Request -
For each line below that includes the word "name", make a copy.
Input for this task Block Start
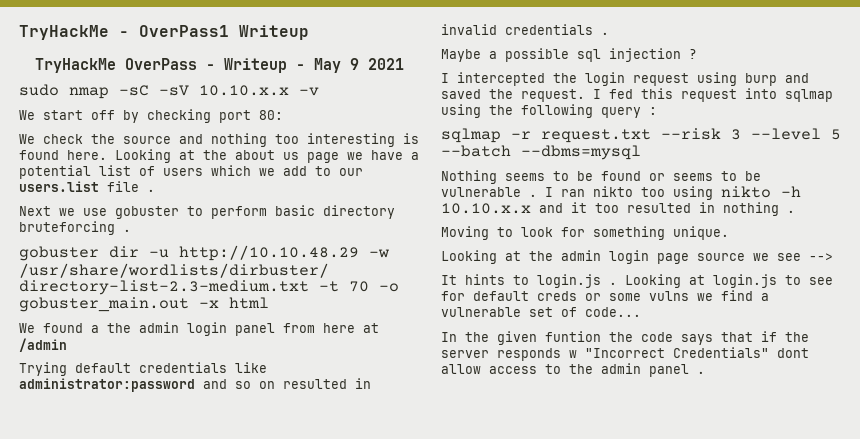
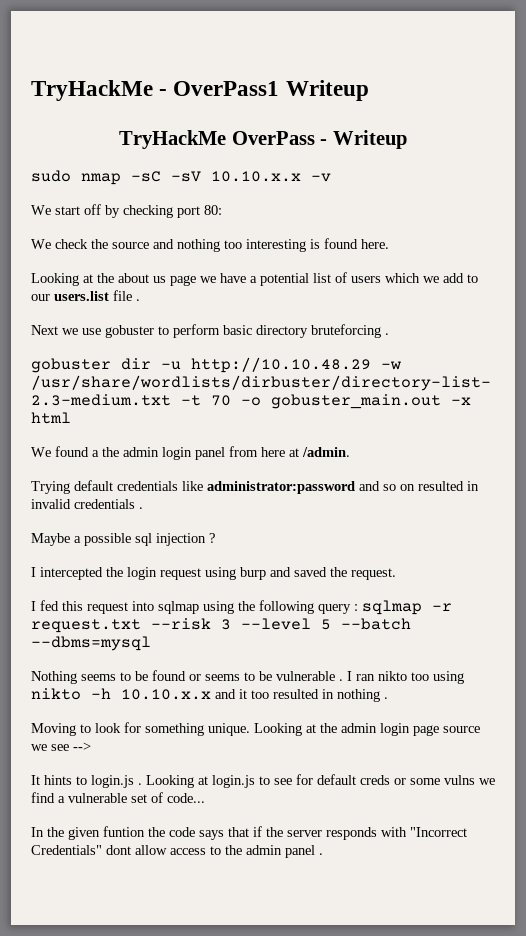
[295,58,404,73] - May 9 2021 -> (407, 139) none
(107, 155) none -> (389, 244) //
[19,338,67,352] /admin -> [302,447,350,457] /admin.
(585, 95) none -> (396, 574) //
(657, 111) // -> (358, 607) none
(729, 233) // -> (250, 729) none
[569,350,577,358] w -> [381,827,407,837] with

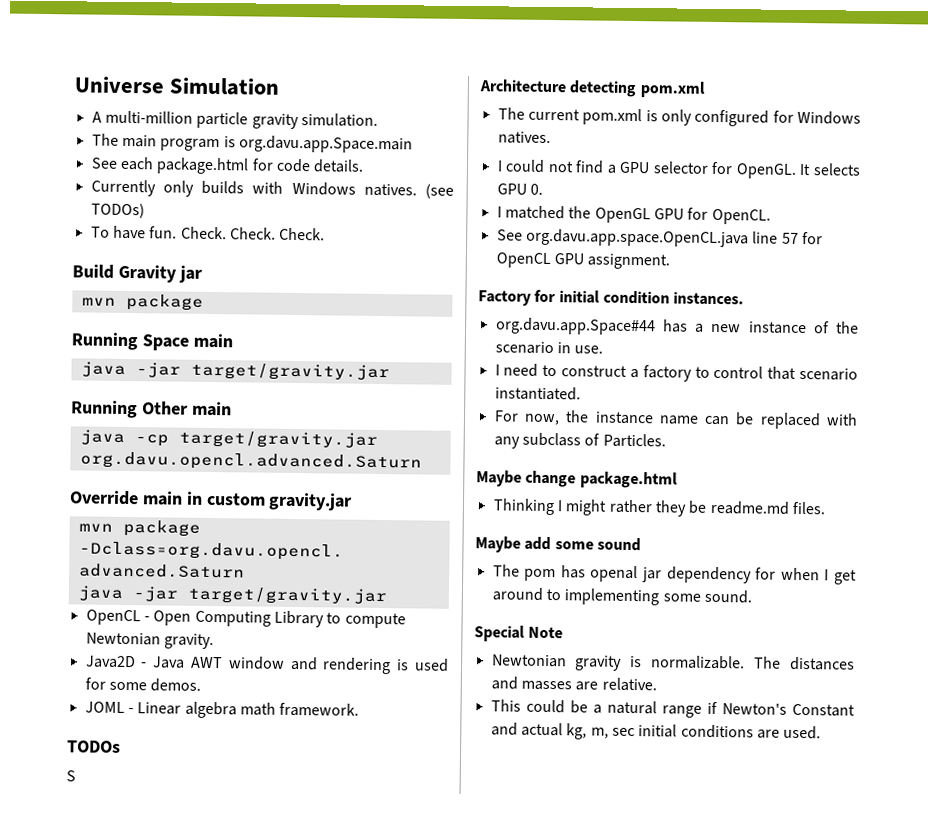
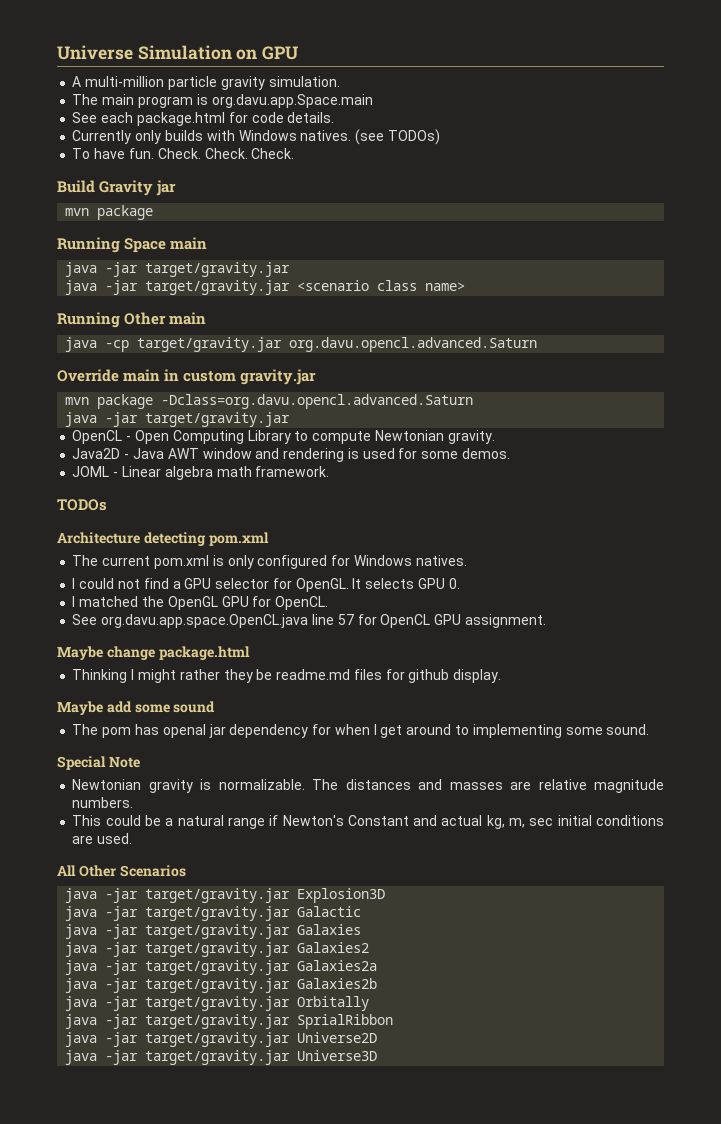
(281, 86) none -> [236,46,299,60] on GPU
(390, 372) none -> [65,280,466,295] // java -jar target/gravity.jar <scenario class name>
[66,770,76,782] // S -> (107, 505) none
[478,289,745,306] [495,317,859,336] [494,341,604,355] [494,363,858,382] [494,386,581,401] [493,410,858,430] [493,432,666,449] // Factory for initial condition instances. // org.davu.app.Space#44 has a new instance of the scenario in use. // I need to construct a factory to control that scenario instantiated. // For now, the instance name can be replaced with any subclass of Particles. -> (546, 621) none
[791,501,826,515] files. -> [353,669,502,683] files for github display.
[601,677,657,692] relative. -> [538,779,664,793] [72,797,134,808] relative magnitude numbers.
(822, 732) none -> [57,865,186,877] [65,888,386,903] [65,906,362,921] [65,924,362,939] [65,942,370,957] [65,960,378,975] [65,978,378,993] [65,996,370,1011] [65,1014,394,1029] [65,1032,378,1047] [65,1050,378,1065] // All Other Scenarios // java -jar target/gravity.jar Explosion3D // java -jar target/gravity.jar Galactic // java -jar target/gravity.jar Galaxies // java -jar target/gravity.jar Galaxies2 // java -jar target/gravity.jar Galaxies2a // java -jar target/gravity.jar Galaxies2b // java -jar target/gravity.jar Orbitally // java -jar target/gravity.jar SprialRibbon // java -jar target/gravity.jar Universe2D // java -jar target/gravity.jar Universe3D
Input for this task Block End
Input for this task Block Start
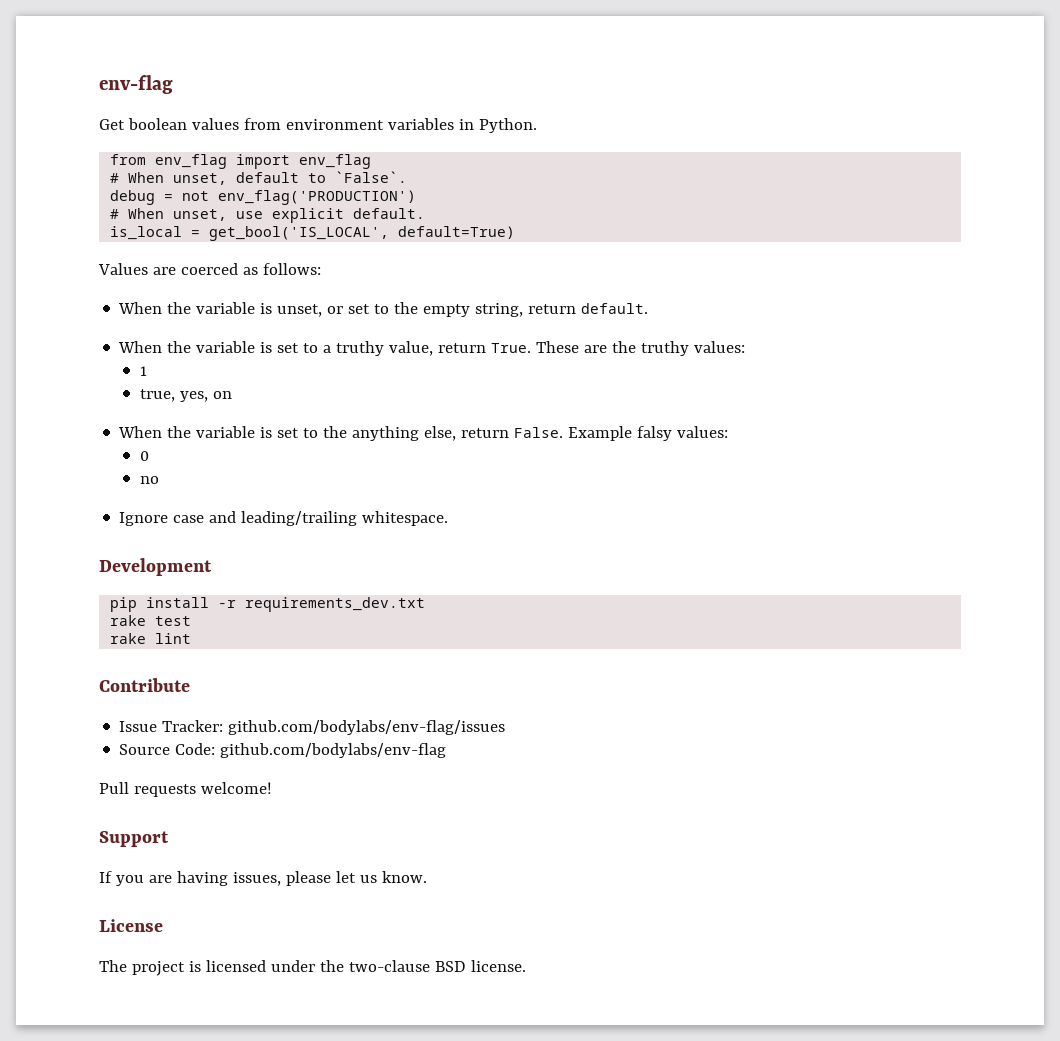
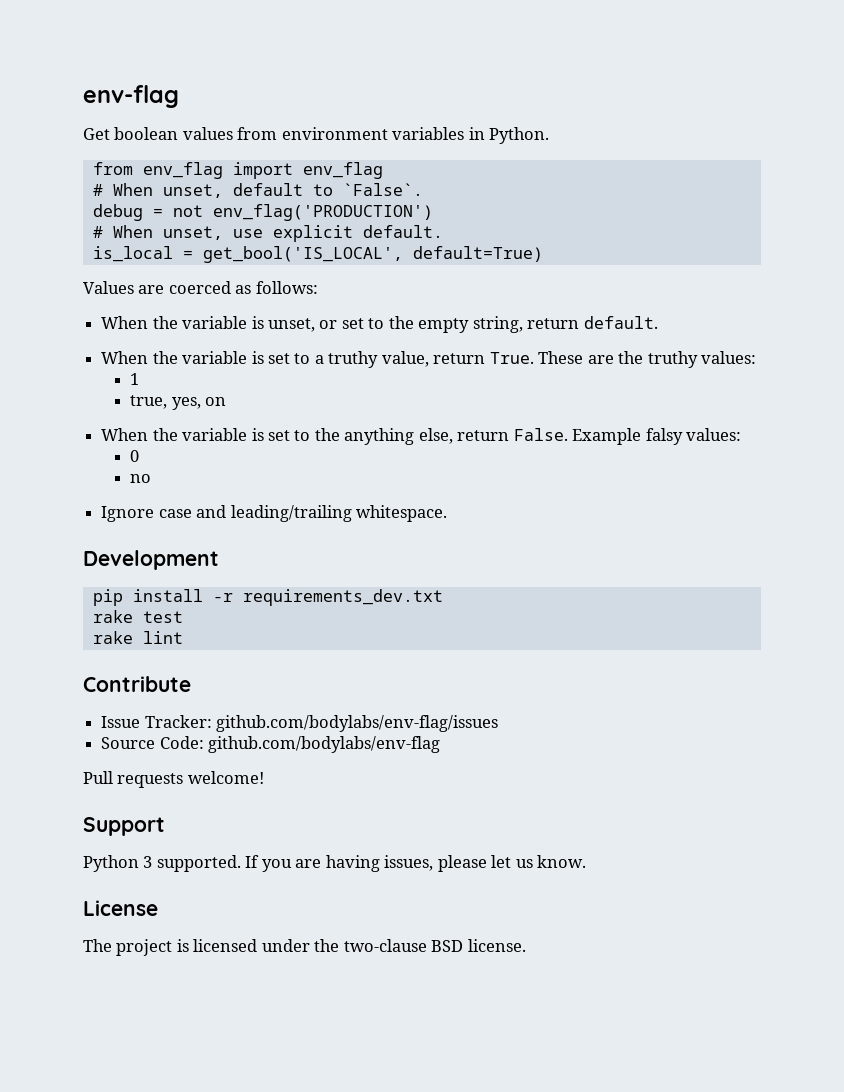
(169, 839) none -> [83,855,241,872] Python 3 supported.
Input for this task Block End
Input for this task Block Start
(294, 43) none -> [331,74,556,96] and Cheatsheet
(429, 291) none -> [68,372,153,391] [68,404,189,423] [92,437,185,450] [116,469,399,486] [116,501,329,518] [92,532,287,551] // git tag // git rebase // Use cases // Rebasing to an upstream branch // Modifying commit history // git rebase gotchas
Input for this task Block End
Answer to the exercise -
(390, 372) none -> [65,280,466,295] // java -jar target/gravity.jar <scenario class name>
[478,289,745,306] [495,317,859,336] [494,341,604,355] [494,363,858,382] [494,386,581,401] [493,410,858,430] [493,432,666,449] // Factory for initial condition instances. // org.davu.app.Space#44 has a new instance of the scenario in use. // I need to construct a factory to control that scenario instantiated. // For now, the instance name can be replaced with any subclass of Particles. -> (546, 621) none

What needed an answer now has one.